But for a brief introduction to the ideas that have shaped the Western Civilization, I can’t think of a better book than this. Of course, this is an “abridged” approach to knowledge and learning. I doubt if anyone who reads this book – which is essentially meant to introduce these great works – would actually get down to reading any of them. I have read only a few.
Kenneth Clark’s Civilization is actually a television serial that was made for the BBC, and aired across the world in 1969-70. The Museum of Broadcast Communications provides an excellent background to the serial that is all too relevant in our time right now.
It states: “Following the social and political upheavals that marked 1968 in both Europe and the United States, Civilisation teaches that hard times do not inevitably crush the humane tradition so central to Clark's view of Western civilization. Indeed, when David Attenborough suggested the title for the series, Clark's typically self-deprecating response was, "I had no clear idea what [civilization] meant, but I thought it was preferable to barbarism, and fancied that this was the moment to say so." That the program offers a personal (and in some ways idiosyncratic) look at nine centuries of European intellectual life is thus a crucial part of its appeal, inasmuch as it argues that to follow cultural matters--and care about them--is within the reach of television viewers."
If I remember correctly (though I’m not sure), the serial was also telecast on Doordarshan in the mid-1980s.
Given the fact that the Western Civilization and its ideas have dominated the world for the last five centuries, and will do in the foreseeable future, these are two excellent books to read to get a brilliantly studied and structured introduction to the ideas that have shaped the most dominant civilization. Both these books are available on Amazon.

- Dataset content:
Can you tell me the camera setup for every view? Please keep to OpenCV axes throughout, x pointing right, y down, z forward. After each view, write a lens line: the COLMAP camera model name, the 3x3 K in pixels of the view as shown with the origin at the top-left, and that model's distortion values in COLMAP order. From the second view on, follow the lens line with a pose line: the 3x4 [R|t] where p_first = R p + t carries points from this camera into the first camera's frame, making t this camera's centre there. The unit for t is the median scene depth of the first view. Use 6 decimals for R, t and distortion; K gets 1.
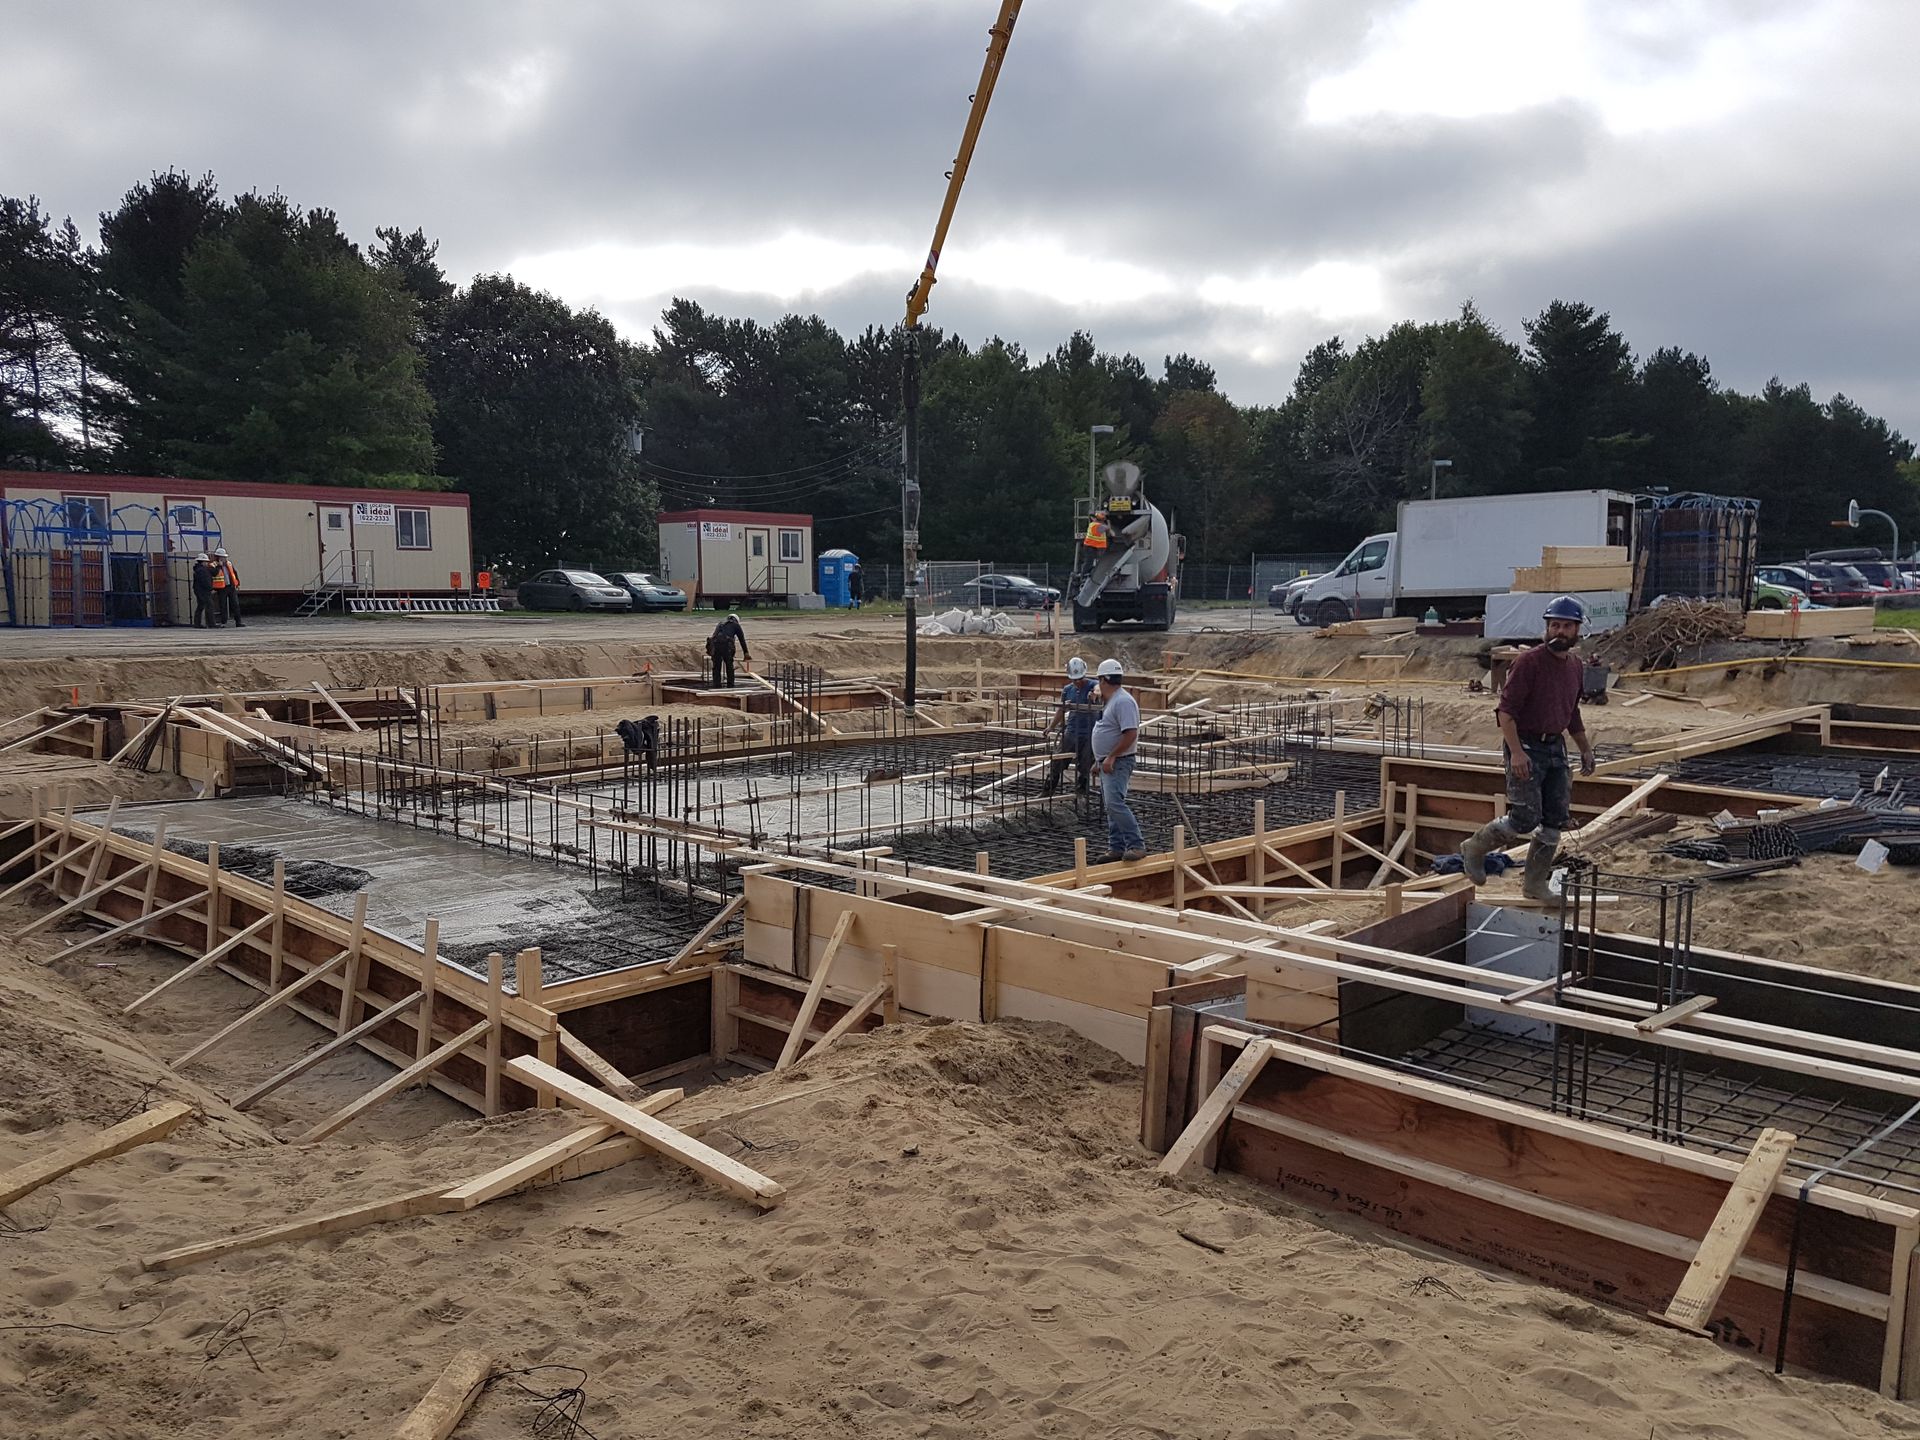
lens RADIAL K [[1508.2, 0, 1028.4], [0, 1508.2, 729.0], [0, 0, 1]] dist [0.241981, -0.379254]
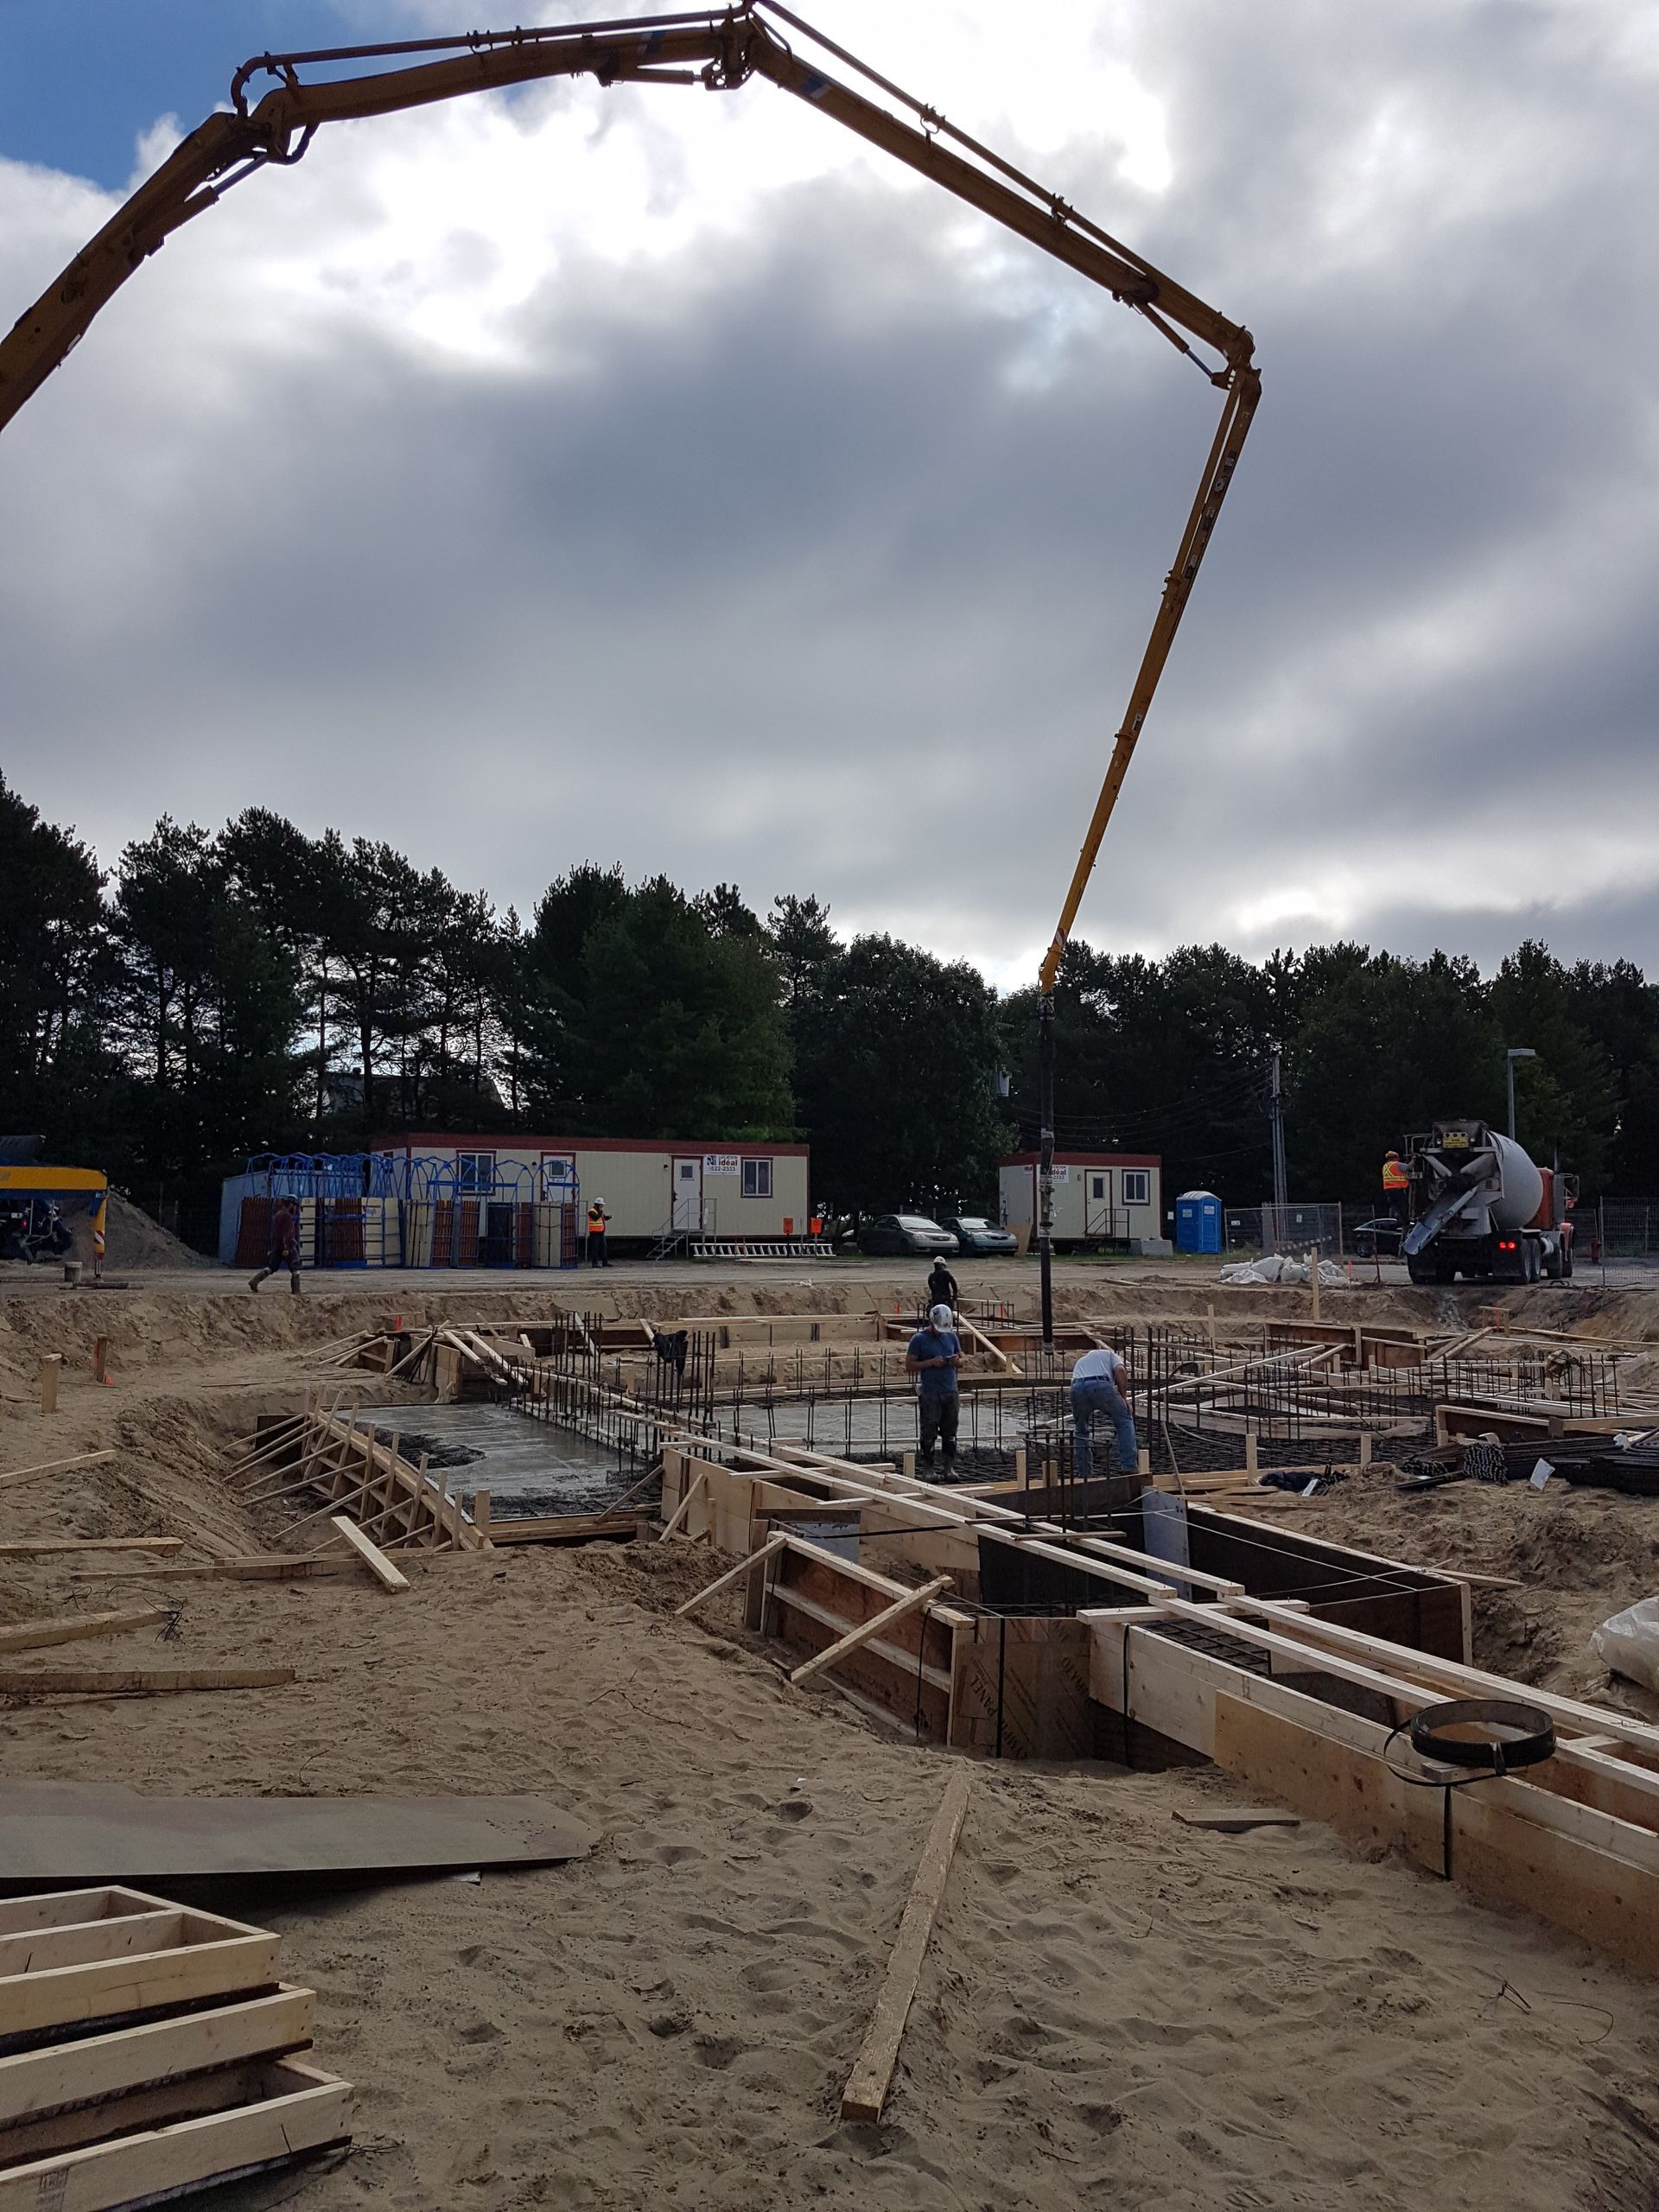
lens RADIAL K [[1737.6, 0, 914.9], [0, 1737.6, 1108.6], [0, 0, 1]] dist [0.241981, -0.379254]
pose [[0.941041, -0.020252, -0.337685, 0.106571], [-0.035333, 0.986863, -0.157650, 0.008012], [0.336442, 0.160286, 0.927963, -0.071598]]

- Study questions:
a) Answer these from the text about Kenneth Clark's Civilisation, one line each:
(i) For which broadcaster was the serial made?
(ii) Who suggested the title for the series?
(iii) How many centuries of European intellectual life does the program look at?
b) Using the text about Kenneth Clark's Civilisation, explain why Clark welcomed the proposed title even though he had "no clear idea" what civilization meant.

- Outputs by task:
a)
(i) The BBC.
(ii) David Attenborough.
(iii) Nine.

b) Clark thought civilization was preferable to barbarism. He also felt that this was the moment to say so.